R03


has 1 film 1
Futures, otherwise: feminist filmmaking in times of change 
Convenors:
Emily Hong (Haverford College)
Elena Guzman (Indiana University Bloomington)
Send message to Convenors
Chair:
Darcie DeAngelo (University of Oklahoma)
Discussants:
Lee Douglas (Goldsmiths, University of London)
Jenny Chio (University of Southern California)
Alexandra D'Onofrio (University of Manchester)
Elena Guzman (Indiana University Bloomington)
Emily Hong (Haverford College)
Format:
Roundtable
Sessions:
Monday 6 March, -
Time zone: Europe/London

Short Abstract:

How can ethnographic filmmaking, a practice forged in the height of anthropology's colonial conceit, be retooled for a decolonial feminism? This roundtable will discuss how feminist decolonial approaches to sensory image-making and storytelling make it possible to see, feel, and know, otherwise.

Long Abstract:

How can ethnographic filmmaking, a practice forged in the height of anthropology's colonial conceit, be rethought and retooled for a decolonial feminism? By extension, how do feminist approaches to filmmaking transform representations of the human experience? Observational filmmaking has long been an accomplice in demarcating ethnographic subjects as the "exotic other." If a decolonial feminism is, as Françoise Vergès (2019) contends, "a struggle that demands equality between knowledges and contests the order of knowledge imposed by the west," what role can feminist ethnographic filmmaking play in contesting and reappropriating such dominant gazes? What alternative decolonial futures become possible when activating a feminist lens? In this roundtable, we will discuss how feminist decolonial approaches to sensory image-making and narrative storytelling make it possible to see, feel, and know, otherwise.

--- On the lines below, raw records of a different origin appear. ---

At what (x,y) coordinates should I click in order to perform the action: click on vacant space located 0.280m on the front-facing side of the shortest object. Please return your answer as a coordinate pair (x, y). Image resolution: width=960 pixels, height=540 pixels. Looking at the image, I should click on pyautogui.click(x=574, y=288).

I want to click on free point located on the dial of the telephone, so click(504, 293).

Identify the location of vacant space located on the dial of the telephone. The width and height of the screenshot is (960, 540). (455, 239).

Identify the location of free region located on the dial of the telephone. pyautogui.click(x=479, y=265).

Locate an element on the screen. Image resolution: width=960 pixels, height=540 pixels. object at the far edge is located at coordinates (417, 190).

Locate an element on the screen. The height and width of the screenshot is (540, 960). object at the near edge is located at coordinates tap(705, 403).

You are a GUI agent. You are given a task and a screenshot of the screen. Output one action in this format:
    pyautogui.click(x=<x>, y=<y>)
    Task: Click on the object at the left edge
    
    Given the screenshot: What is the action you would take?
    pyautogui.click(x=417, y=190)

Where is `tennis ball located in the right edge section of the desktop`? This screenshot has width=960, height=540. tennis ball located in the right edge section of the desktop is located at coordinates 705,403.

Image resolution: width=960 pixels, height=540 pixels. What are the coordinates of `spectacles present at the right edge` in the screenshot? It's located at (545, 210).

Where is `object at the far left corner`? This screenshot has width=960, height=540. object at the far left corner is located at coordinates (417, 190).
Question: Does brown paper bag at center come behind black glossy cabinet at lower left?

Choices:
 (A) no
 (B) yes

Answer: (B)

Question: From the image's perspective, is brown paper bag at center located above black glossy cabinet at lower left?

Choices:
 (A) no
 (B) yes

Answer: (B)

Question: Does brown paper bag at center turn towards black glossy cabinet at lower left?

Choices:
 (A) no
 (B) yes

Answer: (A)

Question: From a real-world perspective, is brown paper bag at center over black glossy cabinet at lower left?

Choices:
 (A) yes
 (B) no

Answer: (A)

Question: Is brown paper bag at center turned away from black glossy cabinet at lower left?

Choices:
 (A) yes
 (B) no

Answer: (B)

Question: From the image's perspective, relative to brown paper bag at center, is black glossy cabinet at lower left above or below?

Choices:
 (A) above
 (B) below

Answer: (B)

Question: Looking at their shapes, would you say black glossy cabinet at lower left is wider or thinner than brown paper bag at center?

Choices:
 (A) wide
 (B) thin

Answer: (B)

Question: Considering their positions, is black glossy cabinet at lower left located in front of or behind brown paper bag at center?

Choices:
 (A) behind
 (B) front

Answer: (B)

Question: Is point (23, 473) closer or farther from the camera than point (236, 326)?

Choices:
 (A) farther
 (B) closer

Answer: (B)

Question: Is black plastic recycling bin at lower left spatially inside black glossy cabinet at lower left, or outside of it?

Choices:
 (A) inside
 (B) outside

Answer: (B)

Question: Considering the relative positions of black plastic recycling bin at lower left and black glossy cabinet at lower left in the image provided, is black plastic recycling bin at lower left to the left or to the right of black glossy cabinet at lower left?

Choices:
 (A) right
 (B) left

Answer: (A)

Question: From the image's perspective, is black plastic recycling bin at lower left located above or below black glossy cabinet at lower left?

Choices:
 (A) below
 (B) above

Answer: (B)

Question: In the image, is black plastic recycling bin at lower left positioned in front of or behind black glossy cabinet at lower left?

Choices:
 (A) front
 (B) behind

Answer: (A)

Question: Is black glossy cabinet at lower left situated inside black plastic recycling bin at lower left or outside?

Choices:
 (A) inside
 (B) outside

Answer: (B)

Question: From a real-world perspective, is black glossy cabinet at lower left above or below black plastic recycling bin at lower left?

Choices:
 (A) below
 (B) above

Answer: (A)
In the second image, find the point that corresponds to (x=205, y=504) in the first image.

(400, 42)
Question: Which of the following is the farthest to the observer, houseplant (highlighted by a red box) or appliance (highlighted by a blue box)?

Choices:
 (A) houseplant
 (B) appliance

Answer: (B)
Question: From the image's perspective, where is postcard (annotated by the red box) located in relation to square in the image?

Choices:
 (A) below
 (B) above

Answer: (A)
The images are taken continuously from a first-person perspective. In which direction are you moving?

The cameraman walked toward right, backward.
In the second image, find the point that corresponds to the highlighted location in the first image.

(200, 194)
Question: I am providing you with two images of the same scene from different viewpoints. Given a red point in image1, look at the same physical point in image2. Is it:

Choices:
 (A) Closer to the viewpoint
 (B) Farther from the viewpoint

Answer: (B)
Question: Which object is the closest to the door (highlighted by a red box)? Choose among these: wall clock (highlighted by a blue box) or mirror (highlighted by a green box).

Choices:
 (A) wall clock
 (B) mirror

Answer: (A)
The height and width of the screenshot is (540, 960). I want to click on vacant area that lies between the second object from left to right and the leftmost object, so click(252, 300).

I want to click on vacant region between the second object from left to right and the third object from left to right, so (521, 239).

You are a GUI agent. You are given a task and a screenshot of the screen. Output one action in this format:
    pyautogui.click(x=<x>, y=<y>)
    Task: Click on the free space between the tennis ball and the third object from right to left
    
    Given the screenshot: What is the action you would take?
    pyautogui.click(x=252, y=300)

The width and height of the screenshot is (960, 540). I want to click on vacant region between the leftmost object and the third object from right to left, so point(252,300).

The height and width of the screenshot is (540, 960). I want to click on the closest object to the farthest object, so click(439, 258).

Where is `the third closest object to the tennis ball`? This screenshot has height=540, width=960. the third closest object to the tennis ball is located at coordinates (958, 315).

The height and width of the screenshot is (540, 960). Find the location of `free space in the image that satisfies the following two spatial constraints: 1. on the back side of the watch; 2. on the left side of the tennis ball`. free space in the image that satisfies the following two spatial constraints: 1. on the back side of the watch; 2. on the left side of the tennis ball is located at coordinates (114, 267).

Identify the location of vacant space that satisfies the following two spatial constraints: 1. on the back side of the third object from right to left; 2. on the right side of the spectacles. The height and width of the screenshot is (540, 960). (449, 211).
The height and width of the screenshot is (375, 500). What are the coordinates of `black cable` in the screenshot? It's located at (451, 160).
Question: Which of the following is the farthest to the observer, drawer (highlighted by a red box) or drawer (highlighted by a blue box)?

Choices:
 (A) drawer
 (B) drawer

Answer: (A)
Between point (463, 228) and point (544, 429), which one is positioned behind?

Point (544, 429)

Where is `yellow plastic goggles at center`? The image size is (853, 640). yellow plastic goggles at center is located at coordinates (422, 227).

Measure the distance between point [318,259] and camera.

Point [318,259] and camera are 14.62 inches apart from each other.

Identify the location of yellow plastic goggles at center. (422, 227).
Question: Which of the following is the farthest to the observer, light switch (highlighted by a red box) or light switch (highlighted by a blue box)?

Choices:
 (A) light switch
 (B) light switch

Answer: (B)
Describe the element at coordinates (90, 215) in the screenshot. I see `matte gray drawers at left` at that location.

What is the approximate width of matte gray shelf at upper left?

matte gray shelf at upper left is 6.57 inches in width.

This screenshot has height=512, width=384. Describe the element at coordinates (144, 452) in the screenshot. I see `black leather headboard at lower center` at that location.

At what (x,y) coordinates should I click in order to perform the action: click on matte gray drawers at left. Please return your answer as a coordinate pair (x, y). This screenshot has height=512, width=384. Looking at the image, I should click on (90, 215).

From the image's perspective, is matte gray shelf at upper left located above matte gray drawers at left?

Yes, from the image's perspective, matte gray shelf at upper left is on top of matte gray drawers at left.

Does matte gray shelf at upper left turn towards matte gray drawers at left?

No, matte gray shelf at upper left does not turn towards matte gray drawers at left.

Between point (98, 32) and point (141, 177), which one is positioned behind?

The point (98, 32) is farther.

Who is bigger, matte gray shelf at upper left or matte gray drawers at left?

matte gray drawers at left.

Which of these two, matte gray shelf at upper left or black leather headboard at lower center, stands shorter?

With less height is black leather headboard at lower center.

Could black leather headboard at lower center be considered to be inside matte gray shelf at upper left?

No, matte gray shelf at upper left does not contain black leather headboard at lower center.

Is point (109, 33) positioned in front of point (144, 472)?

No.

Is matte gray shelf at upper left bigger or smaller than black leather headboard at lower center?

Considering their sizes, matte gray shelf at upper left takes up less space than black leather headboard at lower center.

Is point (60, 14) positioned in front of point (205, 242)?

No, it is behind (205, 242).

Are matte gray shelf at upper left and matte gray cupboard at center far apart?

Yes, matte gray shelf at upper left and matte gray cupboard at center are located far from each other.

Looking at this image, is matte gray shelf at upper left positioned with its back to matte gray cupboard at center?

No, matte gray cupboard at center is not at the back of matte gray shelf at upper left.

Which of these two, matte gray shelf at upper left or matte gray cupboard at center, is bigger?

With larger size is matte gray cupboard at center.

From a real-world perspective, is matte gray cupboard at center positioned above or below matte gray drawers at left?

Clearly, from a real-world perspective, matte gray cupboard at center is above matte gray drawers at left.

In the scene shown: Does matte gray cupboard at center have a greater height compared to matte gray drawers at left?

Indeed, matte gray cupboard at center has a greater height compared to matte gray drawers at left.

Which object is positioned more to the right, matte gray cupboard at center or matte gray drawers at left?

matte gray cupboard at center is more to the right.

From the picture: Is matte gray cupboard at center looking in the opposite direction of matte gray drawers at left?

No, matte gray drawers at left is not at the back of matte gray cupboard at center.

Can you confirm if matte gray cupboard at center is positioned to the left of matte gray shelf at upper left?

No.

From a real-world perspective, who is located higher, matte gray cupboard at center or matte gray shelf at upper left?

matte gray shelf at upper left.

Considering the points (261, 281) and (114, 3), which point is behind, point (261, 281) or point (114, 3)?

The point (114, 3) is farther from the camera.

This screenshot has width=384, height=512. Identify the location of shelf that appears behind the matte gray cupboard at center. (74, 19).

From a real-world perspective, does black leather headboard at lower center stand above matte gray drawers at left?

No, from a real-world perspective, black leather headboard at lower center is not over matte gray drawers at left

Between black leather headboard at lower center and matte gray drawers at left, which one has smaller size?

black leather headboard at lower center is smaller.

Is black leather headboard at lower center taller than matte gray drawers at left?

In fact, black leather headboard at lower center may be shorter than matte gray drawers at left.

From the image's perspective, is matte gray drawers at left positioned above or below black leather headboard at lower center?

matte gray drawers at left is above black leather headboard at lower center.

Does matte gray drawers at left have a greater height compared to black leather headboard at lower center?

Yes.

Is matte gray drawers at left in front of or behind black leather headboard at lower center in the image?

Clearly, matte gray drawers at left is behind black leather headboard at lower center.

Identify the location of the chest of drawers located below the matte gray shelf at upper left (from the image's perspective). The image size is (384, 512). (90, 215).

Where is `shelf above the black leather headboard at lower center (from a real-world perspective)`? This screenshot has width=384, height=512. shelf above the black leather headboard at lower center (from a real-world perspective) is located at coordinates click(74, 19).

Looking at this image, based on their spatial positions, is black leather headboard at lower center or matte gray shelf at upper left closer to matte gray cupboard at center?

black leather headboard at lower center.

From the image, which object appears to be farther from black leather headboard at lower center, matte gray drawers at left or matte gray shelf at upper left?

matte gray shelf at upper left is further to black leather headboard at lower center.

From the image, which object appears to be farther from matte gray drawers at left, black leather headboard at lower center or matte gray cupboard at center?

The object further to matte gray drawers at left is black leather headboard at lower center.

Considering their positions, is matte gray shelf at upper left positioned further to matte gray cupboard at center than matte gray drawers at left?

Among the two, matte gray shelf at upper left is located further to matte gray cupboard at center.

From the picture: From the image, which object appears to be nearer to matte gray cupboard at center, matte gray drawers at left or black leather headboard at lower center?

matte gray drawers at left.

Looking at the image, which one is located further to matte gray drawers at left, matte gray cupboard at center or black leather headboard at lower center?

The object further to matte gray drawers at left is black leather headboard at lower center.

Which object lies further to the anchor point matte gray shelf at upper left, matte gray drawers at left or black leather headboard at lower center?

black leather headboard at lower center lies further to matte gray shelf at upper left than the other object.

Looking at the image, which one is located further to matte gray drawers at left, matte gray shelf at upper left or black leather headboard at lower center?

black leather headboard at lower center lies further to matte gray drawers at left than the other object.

We will explore how ethnographic film form, feminist phenomenology and epistemology, and diverse filmmaking methodologies make it possible to imagine other political and social futures. Building on the trail blazing work of feminist scholar-filmmakers such as Zora Neale Hurston and Trinh Minh-Ha, we will discuss feminist futures for ethnographic filmmaking through approaches that prioritize a feminist ethics of care (D'Onofrio), as well as techniques of feminist sensory ethnography that foreground embodied knowledge (Guzman and Hong). We will then turn to consider how these practices may advance ethnography and filmmaking in terms of form and genre (Chio), as well as how we approach the kinds of ethnographic labor needed to produce and reproduce knowledge through filmmaking (Douglas & DeAngelo).